By Mario on Apr 08, 2014

I recommend checking out this great presentation by Matthew C Klein. It's called Bubble to Bust to Recovery. The focus is on the US housing market from the early 2000's to the present. I found the information very interesting and it is my opinion that Canada's housing situation, may end up to be quite similar.

Click the link below to watch:

Below are eight points that sum up my interpretation of this presentation, and basically how a cycle works:

1. In a real estate cycle (inflation and deflation of home prices), not all areas will be effected equally. Typically, the ones that rise the most, will also correct the most.

2. In areas that borrowing levels (the amount of money borrowed to buy real estate) are high, housing prices increased quickly, meaning the speculation of buyers significantly pushes up prices.

3. Loose government regulation in the banking sector allows banks to make riskier loans, to people who may not have adequate credit. Using government backed insurance companies, these loans are guaranteed with taxpayer money (government bailouts). Banks hedge (limit) their risk this way.

4. Borrowers use the equity in their homes (inflated equity because of inflated property values) to purchase depreciating assets (cars, TV's, toys) and to cover other debts (credit cards, LOC's, car payments etc) This spending contributes to a thriving economy. Unfortunately, this is mostly debt driven, and not sustainable for the long term.

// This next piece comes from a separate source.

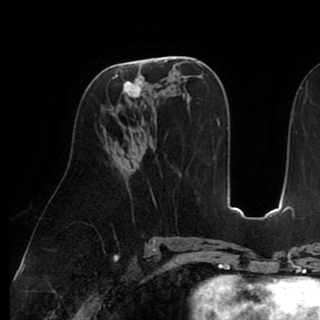
Breast MRI (dynamic contrast-enhanced), one axial slice. Cropped to one breast. Dynamic contrast-enhanced series, time point 2 of 8 at this slice position (early post-contrast). 1.5 T. TE 2.6 ms, TR 5.3 ms. 2 mm slice thickness. 320 × 320 image matrix, field of view 225 × 225 mm. Female patient.
Outlined on this slice (semi-automatically segmented with operator editing):
- enhancing-tissue mask used for the functional tumour volume (all voxels passing the contrast-enhancement thresholds inside the analysis volume; usually the tumour): box from (x=109, y=60) to (x=164, y=116) px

5. As long as house prices are rising, people continue spending. They feel rich. When house prices decline, the opposite happens. They stop spending cause they no longer feel rich. With this contraction in consumer spending, the economy goes into a recession. People have to continue to borrow and spend money to keep the wheels of the economy turning.

6. During the recession real estate prices plunge. Many homeowners find themselves under water (they owe more than the house is worth) and walk way from their home. The well positioned investors (patient investors who know the cycle and have been waiting for the correction to buy) purchase much of the bargains. They then rent these properties out, many times to previous home owners who lost their home in the recession.

7. The purchase of this real estate signals the beginning of the recovery. Effectively, this is how educated investors position themselves to prosper in times of economic despair. They can now contribute their income to growing the economy once again.

8. The cycle restarts and here we go again. This time it might be in a different asset class (stocks or commodities) but psychologically we will follow the same path, as we are creatures of habit.

Thanks for reading. What are your thoughts?